3. Di depan sudah disinggung
bahwa perubahan iklim di bumi mengakibatkan munculnya berbagai bencana alam.
Disinilah dimensi kerja manusia itu berperan sangat besar baik untuk
menanggulangi atau meringankan bencana atau malahan semakin memperparahnya.
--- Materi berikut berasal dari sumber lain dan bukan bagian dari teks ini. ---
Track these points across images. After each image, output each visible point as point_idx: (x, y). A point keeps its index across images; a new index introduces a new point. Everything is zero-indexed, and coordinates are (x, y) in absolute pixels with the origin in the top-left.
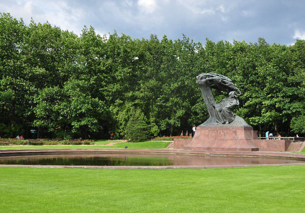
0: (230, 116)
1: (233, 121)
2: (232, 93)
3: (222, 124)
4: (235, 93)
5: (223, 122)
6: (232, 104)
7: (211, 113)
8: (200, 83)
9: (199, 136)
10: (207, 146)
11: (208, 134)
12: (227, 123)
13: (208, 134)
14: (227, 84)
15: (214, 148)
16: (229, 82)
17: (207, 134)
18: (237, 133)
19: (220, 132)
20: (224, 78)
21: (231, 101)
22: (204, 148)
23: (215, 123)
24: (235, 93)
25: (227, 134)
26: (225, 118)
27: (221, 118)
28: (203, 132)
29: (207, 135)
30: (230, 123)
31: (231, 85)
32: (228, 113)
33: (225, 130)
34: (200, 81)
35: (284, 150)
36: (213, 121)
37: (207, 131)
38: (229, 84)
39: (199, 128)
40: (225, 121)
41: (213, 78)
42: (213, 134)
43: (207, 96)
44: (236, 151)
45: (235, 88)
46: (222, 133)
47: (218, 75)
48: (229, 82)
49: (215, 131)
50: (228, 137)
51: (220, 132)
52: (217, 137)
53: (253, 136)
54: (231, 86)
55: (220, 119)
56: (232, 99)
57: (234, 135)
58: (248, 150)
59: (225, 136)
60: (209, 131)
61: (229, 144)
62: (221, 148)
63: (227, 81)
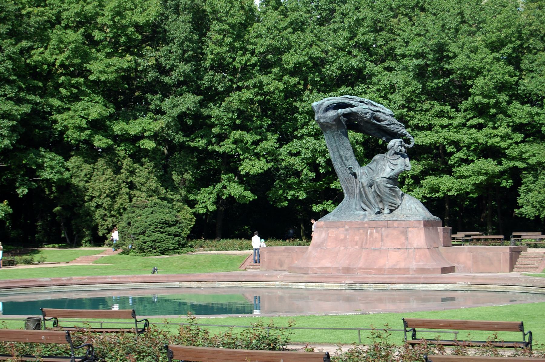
0: (393, 196)
1: (399, 206)
2: (394, 143)
3: (376, 214)
4: (401, 142)
5: (377, 210)
6: (397, 169)
7: (347, 189)
8: (322, 121)
9: (322, 243)
10: (343, 263)
11: (345, 238)
12: (386, 211)
13: (345, 238)
14: (383, 123)
15: (361, 268)
16: (387, 117)
17: (342, 237)
18: (410, 235)
19: (371, 234)
20: (378, 109)
22: (338, 269)
23: (358, 212)
24: (401, 142)
25: (387, 236)
26: (381, 201)
27: (372, 201)
28: (333, 232)
29: (342, 240)
30: (391, 211)
31: (392, 124)
32: (387, 190)
33: (383, 229)
34: (322, 116)
35: (508, 268)
36: (354, 207)
37: (343, 229)
39: (322, 223)
40: (381, 206)
41: (353, 109)
42: (357, 238)
43: (338, 151)
44: (409, 274)
45: (401, 131)
46: (376, 235)
48: (387, 117)
49: (361, 231)
50: (389, 244)
51: (371, 234)
52: (366, 243)
53: (441, 240)
54: (392, 126)
55: (370, 203)
56: (396, 157)
57: (403, 239)
58: (433, 271)
59: (382, 240)
60: (347, 230)
61: (392, 259)
62: (377, 269)
63: (383, 115)
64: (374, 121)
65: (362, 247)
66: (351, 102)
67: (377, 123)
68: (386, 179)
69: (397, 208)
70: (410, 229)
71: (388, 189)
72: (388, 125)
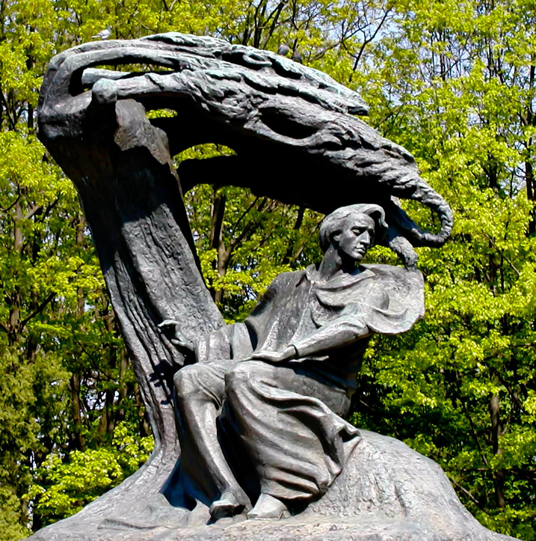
0: (297, 439)
4: (375, 215)
8: (53, 132)
16: (325, 115)
20: (286, 82)
21: (330, 299)
24: (375, 215)
32: (271, 415)
38: (324, 136)
41: (168, 81)
45: (389, 175)
47: (236, 58)
48: (325, 115)
54: (349, 152)
64: (264, 130)
66: (181, 56)
67: (279, 137)
68: (270, 368)
69: (317, 497)
71: (273, 411)
72: (330, 146)
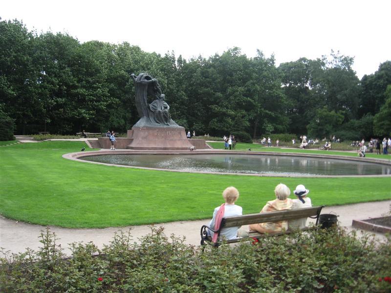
8: (143, 83)
9: (147, 136)
13: (157, 135)
17: (156, 134)
25: (174, 134)
29: (156, 136)
43: (143, 97)
46: (170, 134)
55: (162, 121)
57: (180, 136)
60: (158, 131)
65: (165, 139)
70: (182, 132)
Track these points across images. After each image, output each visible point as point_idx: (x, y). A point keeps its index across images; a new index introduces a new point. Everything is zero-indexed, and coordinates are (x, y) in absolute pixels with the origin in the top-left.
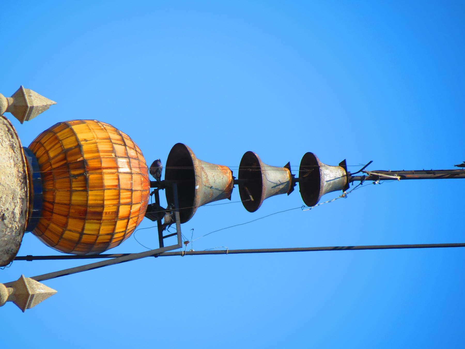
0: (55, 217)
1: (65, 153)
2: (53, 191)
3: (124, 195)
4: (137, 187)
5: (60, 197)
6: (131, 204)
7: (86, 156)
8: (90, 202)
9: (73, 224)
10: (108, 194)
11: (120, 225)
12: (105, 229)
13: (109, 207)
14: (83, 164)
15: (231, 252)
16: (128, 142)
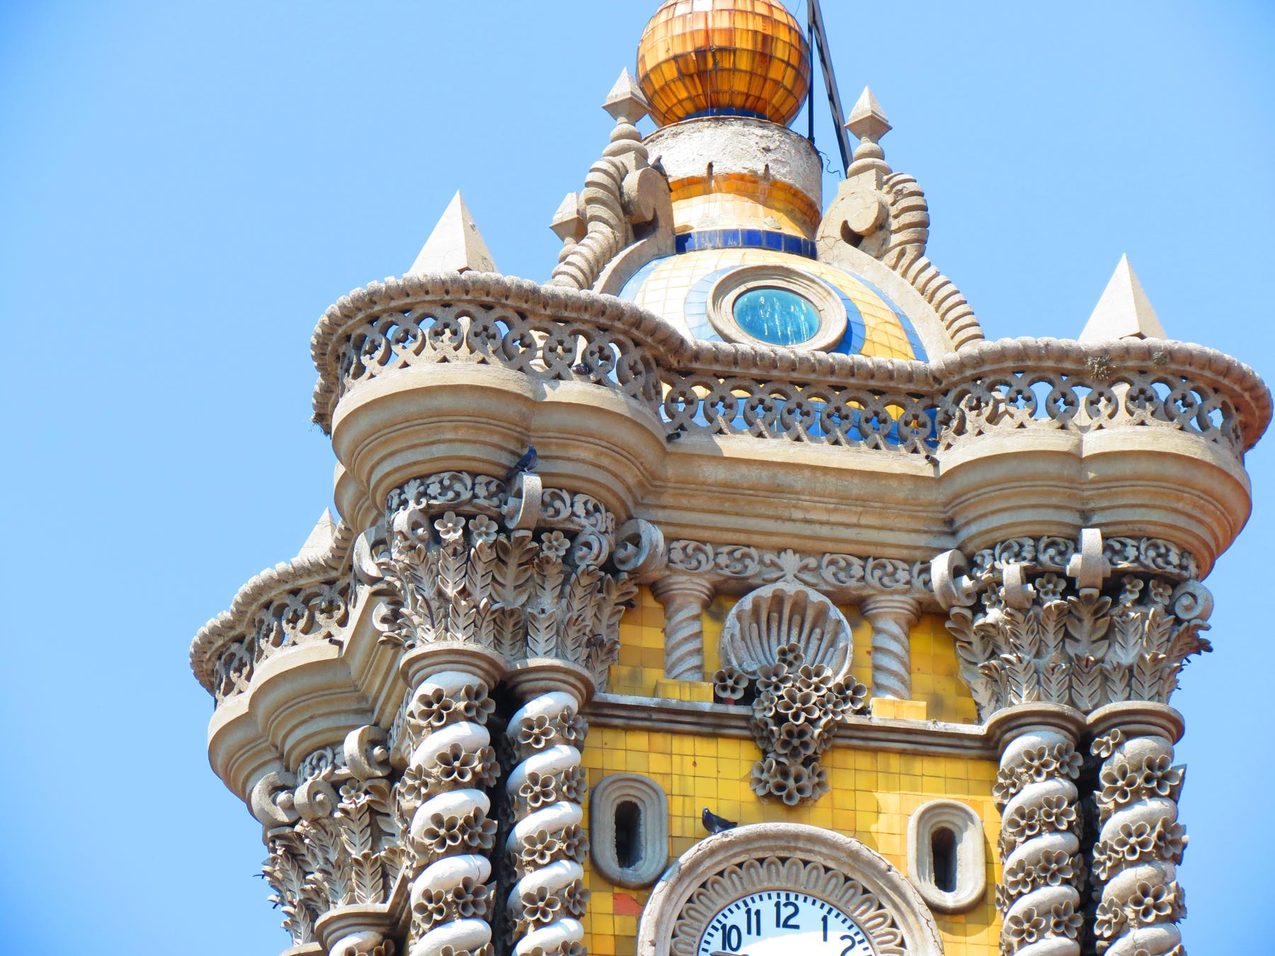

Allah memberi tugas kepada manusia untuk menaklukkan dan menguasai bumi beserta
isinya dengan sebaik-baiknya guna kelangsungan hidup di bumi. Manusia
diamanatkan untuk memenuhi kehendak Allah tersebut. Namun yang
sering terjadi : manusia cenderung
bekerja dan bekerja melulu untuk
mendapatkan keuntungan materiil belaka. Dengan demikian secara langsung manusia
sudah mengingkari tugas yang diperintahkan Allah. Manusia menjadi ciptaan yang
hanya memikirkan kepentingannya sendiri dan tidak lagi peduli dengan ciptaan
lain. Keberlangsungan hidup seluruh ciptaan terancam. Di bumi Kalimantan Selatan
ini kenyataan serupa tidak asing. Pertanian monokultur dan pertambangan yang
tidak mengindahkan keutuhan dan kelestarian lingkungan marak
terjadi. Demikian pula pola pembangunan rumah dan gedung yang hanya mencari
kemudahan dan keuntungan sebesar-besarnya dengan tidak mengindahkan pentingnya
area peresapan air. Perilaku manusia yang malas bekerja untuk kebersihan
lingkungan juga begitu nyata dimana-mana.
Kerja merupakan
tindakan untuk memuliakan manusia bukan untuk menurunkan derajatnya
menjadi alat untuk meraih keuntungan semata-mata. Kerja juga merupakan
kegiatan manusia yang bekerjasama dengan Allah untuk memelihara lingkungan
hidup dan menjadikannya ruang yang nyaman untuk dihuni manusia. Bukan merusakkannya dengan akibat yang
menyengsarakan hidup manusia itu sendiri.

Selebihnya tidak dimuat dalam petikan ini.